While the devolution band wagon is visible in the Greater Manchester and Liverpool city regions, elsewhere in the North the roll out is patchy and incoherent with a great deal of uncertainty about how far meaningful devolution will extend beyond the Liverpool and Manchester City Regions. Lord Porter, the Tory chair of the Local Government Association thinks devolution is dead because the government has encountered petty squabbling in areas of two tier local government or opposition to the concept of elected mayors in more rural areas.
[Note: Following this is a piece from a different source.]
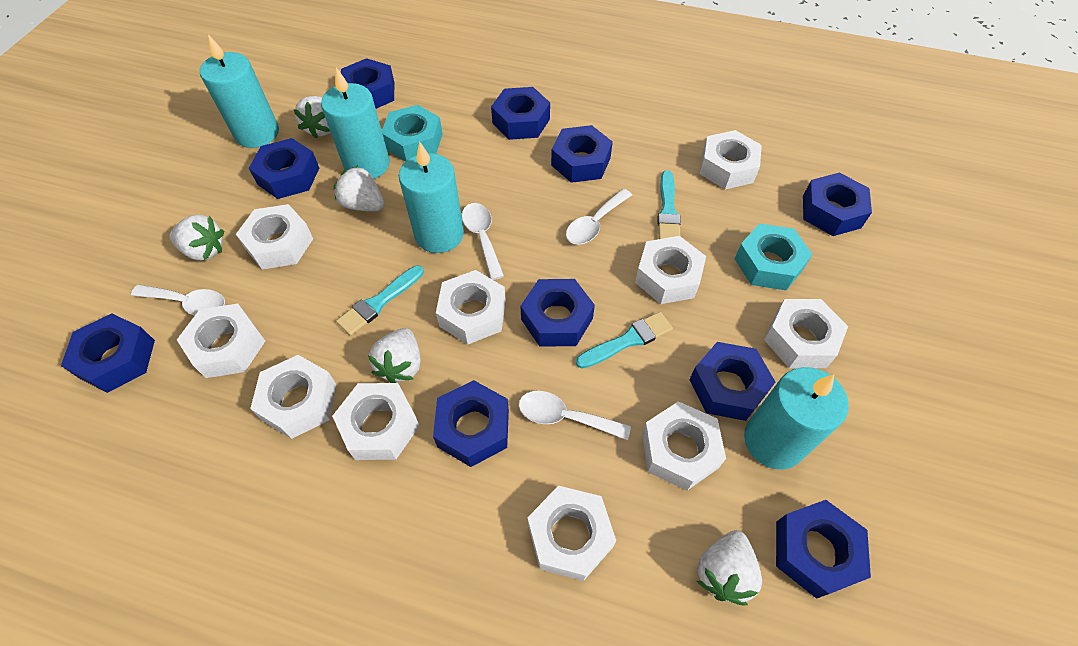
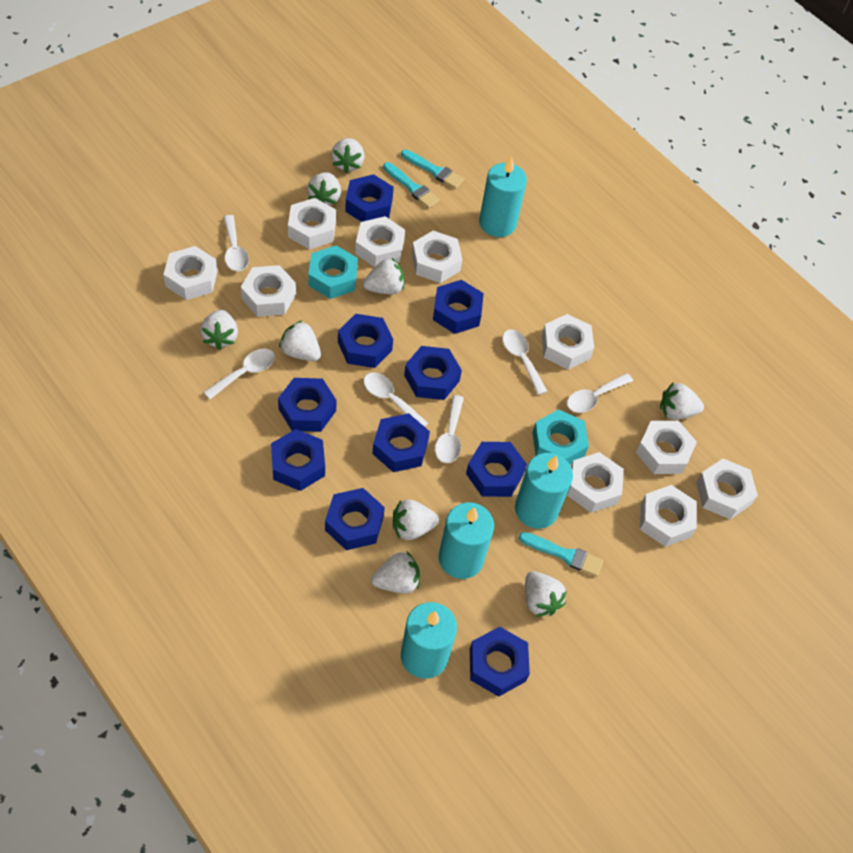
white spoon: [131,285,225,316] [462,203,504,280] [519,391,631,440] [566,189,632,244] = 4 -> [204,349,275,399] [223,215,249,271] [364,372,428,427] [435,395,464,463] [502,329,548,395] [567,373,633,413] = 6
white strawberry: [169,215,224,261] [293,96,330,139] [334,165,384,211] [368,328,421,383] [697,530,762,606] = 5 -> [200,309,238,350] [279,320,321,361] [307,172,341,206] [331,138,365,173] [363,258,404,294] [371,551,420,594] [393,500,439,540] [525,571,567,617] [660,382,704,420] = 9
That is an extreme view. Whilst it is true that Brexit is a major distraction in all departments and that the Communities Secretary Sajid Javid remains in an inactive sulk having been moved from his role as Business Secretary, there was enough energy and ideas at the recent NP conference in Manchester to convince me that the project is not dormant. But if business outside the Manchester and Liverpool City Regions want similar packages they need to knock politicians heads together across the rest of the North.

A RAGGED PICTURE.

Leeds is the greatest underperformer so far. This great city should have been electing a mayor this May with a full devolution deal. Disputes with some surrounding authorities have prevented this and the latest idea for a mayor for a Yorkshire wide body across three combined authorities looks set for a ministerial veto as it would need new parliamentary legislation. Sheffield isn’t having a mayoral poll this year either. This is partly because of a row with Derbyshire over whether Chesterfield could be included in a new South Yorkshire authority even though it has no border with it.

Now we come to the town of Warrington which recently flirted with the idea of joining the Liverpool City Region. That would have scuppered the idea of bringing the town together with the two Cheshire councils in a powerful authority at the southern end of the North West. The Merseyside dalliance is now over and Warrington council leader Terry O,Neill is hoping for a devolution deal this summer. However, a new constellation has entered the Cheshire scene…literally. A grouping of Cheshire’s two councils and the Local Enterprise Partnership have come together with six Staffordshire authorities under the Constellation Partnership. They’re starry eyed about the economic potential of the HS2 hub around Crewe. However, the idea of an elected mayor may be a sticking point once again.

Lancashire has suffered for years from having sixteen councils, thirteen districts, two unitaries and the county council. The leader of Lancashire Council, Jennifer Mein, is the equivalent of the German Chancellor Angela Merkel in the sense that she has used calm and wise leadership to try and bring all the parties together. Wyre Council has stood out against a deal for a long time and Fylde has now joined them. A devolution deal will have to await the result of the closely contested county election next month.

Elections are also due this summer in Cumbria where the idea of an elected mayor for this largely rural county has been a stumbling block. Relations between the districts and county are not good with talk of a combined authority being formed without Cumbria County Council’s involvement.